David Cameron has said his inner-circle is made up of people with "all sorts of different schooling", after being accused of appointing too many privileged Old Etonians to top jobs in government.

The prime minister said he appointed people "because they’re good enough to do the job" not because they went to the same school as he did.

Last week the prime minister announced MP Jo Johnson, the brother of London mayor Boris Johnson, would head up his Downing Street policy unit.

Johnson attended the exclusive Eton public school, as did Cameron's chief of staff Ed Llewellyn and many other senior Tories including Jesse Norman - the Hereford MP appointed to the No.10 policy board.

Cameron himself attended Eton, leaving the school 1984 before heading to Oxford University to study Philosophy, Politics, and Economics (PPE).

Norman defended Cameron surrounding himself with Old Etonians, claiming "other schools don't have the same commitment to public service".

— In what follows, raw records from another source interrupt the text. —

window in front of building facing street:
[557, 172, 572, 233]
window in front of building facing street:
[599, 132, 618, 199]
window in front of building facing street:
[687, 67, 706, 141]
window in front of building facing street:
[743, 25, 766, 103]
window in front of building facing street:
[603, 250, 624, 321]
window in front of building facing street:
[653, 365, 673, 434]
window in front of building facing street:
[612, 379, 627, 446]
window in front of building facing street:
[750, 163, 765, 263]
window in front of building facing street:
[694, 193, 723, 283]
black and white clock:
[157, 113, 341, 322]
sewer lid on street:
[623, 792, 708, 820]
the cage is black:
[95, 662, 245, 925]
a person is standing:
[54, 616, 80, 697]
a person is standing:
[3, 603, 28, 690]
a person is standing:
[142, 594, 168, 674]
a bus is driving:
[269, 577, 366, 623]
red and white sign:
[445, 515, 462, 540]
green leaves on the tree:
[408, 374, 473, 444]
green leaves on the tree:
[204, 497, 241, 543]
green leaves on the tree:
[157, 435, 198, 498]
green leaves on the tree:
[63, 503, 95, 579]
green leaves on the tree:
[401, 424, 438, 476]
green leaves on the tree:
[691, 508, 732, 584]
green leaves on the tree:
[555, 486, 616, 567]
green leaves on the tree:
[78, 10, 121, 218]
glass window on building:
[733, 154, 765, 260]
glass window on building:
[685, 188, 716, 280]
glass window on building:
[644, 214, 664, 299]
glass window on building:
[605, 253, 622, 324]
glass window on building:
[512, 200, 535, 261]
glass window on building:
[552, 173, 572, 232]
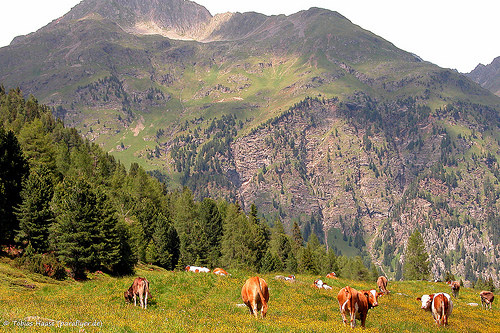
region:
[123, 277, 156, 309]
brown cow eating grass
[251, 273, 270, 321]
brown tail of a cow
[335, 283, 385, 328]
brown and white cow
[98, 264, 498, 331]
cows on a grassy field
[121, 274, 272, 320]
two cows standing on a field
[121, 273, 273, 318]
two brown cows on a grassy field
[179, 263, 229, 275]
two cows laying down on grass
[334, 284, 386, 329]
cow with a white spot on its head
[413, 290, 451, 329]
brown cow with a white face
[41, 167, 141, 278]
thick green pine tree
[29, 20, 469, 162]
green grass on the hillside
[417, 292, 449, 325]
brown and white cow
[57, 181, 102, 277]
a tall evergreen tree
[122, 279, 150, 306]
the cow is grazing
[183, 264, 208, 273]
white cow with brown spots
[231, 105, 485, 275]
rocky side of the mountain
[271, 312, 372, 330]
yellow wildflowers in the field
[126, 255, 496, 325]
a herd of cows grazing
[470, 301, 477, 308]
a large white rock in the field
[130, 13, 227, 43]
sun shining on the mountain side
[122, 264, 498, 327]
cows on a green grass field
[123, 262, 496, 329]
cows grazing in a field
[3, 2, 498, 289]
rocky mountains with grass on them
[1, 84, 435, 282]
trees on the side of a mountain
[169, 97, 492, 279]
cliff on the side of a mountain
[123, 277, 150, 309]
cow grazing on some green grass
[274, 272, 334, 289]
two cows laying down in grass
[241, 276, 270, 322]
rear view of a cow eating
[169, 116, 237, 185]
trees on the side of a mountain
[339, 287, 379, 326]
side view of a cow on a mountain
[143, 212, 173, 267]
a tree on the side of a mountain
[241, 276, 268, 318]
the back side of a brown cow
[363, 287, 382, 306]
the face of a brown cow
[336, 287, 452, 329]
two brown cows in the field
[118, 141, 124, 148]
tree in the moutain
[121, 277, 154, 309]
cow eating grass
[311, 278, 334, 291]
a cow laying in the grass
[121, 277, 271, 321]
two cows in the grass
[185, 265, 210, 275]
a mostly white but a little brown cow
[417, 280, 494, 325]
three cows in the field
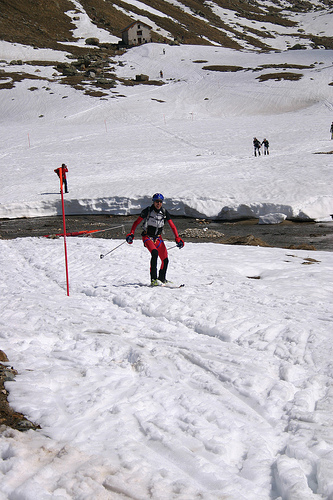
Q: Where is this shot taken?
A: Mountains.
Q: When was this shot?
A: Daytime.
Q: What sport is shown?
A: Skiing.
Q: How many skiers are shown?
A: 3.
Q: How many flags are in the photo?
A: 1.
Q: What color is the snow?
A: White.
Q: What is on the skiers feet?
A: Skis.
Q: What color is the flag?
A: Red.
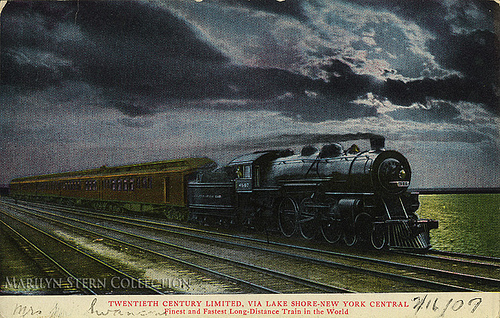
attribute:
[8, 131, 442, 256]
train — old, side, black, part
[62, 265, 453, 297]
line — twentieth century limited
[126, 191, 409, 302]
rail — dge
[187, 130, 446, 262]
engine — black train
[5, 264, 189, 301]
name — marilyn stern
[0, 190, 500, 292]
rail — edge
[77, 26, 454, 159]
sky — dark, cloudy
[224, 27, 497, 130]
cloud — part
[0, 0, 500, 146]
clouds — distant 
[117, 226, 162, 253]
rail — part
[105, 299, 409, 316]
words — red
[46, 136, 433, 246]
train cars — yellow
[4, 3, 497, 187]
clouds — above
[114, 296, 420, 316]
card — bottom 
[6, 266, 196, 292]
wording — white 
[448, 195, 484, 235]
field — green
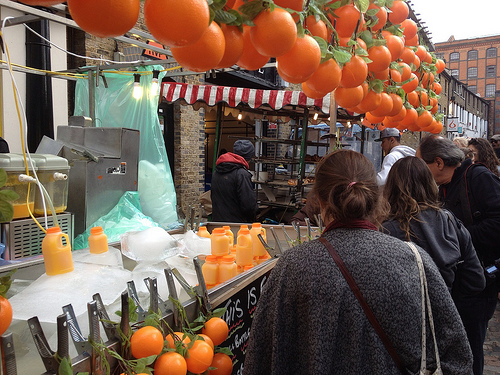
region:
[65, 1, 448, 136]
Oranges at a fruit stand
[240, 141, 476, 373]
Woman wearing grey sweater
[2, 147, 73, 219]
Orange juice in large plastic containers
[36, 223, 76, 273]
Jug of orange juice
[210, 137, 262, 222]
Person in a black coat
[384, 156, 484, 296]
Woman with dark brown hair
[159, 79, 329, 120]
Red and white awning on building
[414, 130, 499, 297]
Man with balding hair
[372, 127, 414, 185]
Man with a grey hat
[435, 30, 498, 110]
Large red brick building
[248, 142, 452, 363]
a woman that is walking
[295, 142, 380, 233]
the head of a grown woman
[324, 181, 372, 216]
the hair of a grown woman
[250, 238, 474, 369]
the back of a grown woman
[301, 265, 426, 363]
the jacket of a grown woman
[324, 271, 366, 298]
the purse strap of a grown woman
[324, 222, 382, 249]
the collar of a grown woman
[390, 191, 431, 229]
the brown hair of a grown woman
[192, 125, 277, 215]
a guy in a jacket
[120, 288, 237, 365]
a bunch of oranges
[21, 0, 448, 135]
decorative ranges hanging from a canopy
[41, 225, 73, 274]
a jug of orange juice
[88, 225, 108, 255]
a small jug of orange juice on a block of ice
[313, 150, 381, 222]
woman with brown hair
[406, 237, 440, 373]
white straps of a purse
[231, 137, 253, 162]
man wearing a gray hat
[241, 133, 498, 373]
people walking by an orange juice stall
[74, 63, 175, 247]
a green plastic bag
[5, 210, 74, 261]
a gray air conditioner unit in a window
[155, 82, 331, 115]
a white and red stripe canopy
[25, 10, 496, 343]
Some people are at a shopping center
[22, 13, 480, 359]
The people are doing some shopping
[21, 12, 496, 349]
The people are looking for bargains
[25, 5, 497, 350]
The people are male and female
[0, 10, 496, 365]
The people are spending their money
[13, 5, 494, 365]
The people are out in the daytime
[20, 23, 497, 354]
Some people are on their lunch break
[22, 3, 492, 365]
The people are inside the city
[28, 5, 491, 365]
The people are patronizing a business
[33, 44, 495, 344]
The people are enjoying the day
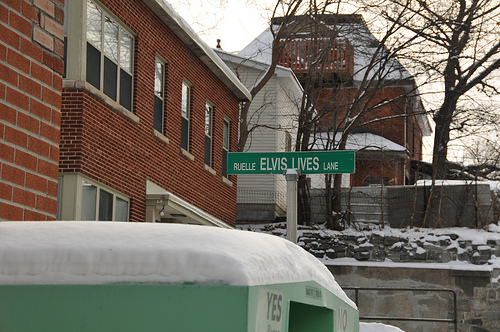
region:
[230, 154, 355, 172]
green street sign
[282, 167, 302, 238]
a pole holding a green sign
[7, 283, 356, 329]
a green structure in front of the sign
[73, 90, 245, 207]
a red brick building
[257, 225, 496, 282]
a rock slab birm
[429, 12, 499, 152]
a tree in the backdrop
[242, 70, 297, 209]
a white house in the backdrop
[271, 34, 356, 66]
balcony on the house in the backdrop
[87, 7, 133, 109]
window on the brick building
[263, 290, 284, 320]
black lettering on the green structure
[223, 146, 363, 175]
Elvis lives sign on street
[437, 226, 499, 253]
snow on the ground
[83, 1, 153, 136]
windows in the building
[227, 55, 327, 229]
building with vinyl siding on it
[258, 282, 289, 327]
sign that says yes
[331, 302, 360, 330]
sign that says no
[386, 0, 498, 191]
a tree with no leaves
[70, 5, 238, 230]
a brick building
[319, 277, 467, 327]
a metal railing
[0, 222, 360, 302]
a snow covered vehicle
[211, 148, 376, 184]
Elvis street sign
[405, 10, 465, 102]
Barren trees over winter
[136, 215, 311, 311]
Snow on roof of green vehicle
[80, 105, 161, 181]
red brick building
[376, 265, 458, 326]
black iron railing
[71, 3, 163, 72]
window reflecting tree branches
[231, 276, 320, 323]
printed yes word on vehicle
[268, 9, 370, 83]
balcony on top floor of building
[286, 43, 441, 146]
tree branches leaning towards light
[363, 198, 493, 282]
stone wall covered in snow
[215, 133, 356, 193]
green street sign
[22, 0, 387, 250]
large red apartment building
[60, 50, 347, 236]
red brick apartment building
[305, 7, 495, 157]
a bare snow covered trees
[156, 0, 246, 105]
snow covered roof top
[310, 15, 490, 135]
trees with snow on the branches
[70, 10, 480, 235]
three tall buildings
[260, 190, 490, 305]
snow covered gray rocks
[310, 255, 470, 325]
snow covered metal railing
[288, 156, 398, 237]
snow covered stairs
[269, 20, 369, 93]
a wood balcony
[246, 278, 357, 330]
the words yes and no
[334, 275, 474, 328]
a metal railing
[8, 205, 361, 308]
a blanket of snow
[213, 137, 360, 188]
a street sign that says elvis lives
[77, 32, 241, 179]
a row of windows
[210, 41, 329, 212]
a white building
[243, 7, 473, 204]
trees that have no leaves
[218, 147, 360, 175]
a green rectangle sign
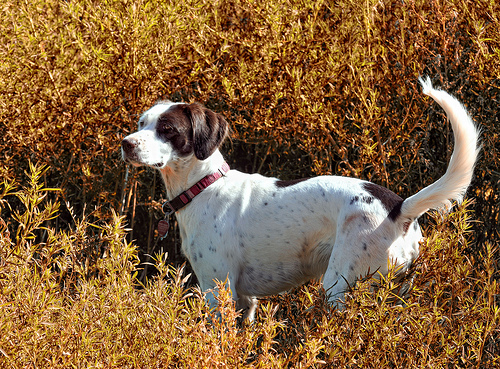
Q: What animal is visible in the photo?
A: Dog.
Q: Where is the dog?
A: In a grassy field.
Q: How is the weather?
A: Sunny.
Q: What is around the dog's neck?
A: A collar.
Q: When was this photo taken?
A: In the daytime.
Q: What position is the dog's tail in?
A: Pointing straight up.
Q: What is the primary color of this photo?
A: Yellow.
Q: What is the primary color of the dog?
A: White.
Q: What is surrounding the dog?
A: Plants.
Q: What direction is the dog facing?
A: Left.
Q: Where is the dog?
A: In a field.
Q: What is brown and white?
A: The dog.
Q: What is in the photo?
A: A dog.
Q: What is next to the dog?
A: Grass.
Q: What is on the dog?
A: Collar.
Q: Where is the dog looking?
A: To the left.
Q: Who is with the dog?
A: No people.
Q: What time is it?
A: Afternoon.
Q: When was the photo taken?
A: During the daytime.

Speaking on BBC Radio 4's World at One today, Cameron said: "I appoint people because they’re good enough to do the job and they’re the right people to do the job and I have people around me that have all sorts of different backgrounds and all sorts of different schooling, but the most important thing is, 'Are you going to be good enough to do the job?'

"Now, if you take Jo Johnson, someone who’s got an immense brain, an immense talent, very successful journalist at the Financial Times, wrote some excellent books before going into politics, I think he’ll really bring a level of brainpower and analysis to the Policy Unit that I think will be hugely welcome."

And he insisted the Conservative Party was "much more open and much more diverse" than it used to be, pointing to the fact that foreign secretary William Hague went to a "Yorkshire comprehensive" and transport secretary Patrick McLoughlin used to be a miner.

The prime minister has also been sharply criticised by some of his own MPs for failing to appoint enough women to the cabinet. He admitted the Tories needed to get a "much better balance of men and women" at the top.

On hearing the news of Johnson's appointment, Totnes MP Sarah Wollaston tweeted: "I'm not asked for policy advice, but just in case ... there are other schools and some of them even admit women."

And in March Epping Forest MP Elanor Laing said Cameorn needed to get on with it and give more jobs to women. "There is only one person who can grasp this and change the image of his government and that's the prime minister," she said.

The Labour Party has made much of idea that Cameron and George Osborne are a pair of "posh boys", a term coined by Tory Nadine Dorries, who are out of touch with ordinary voters.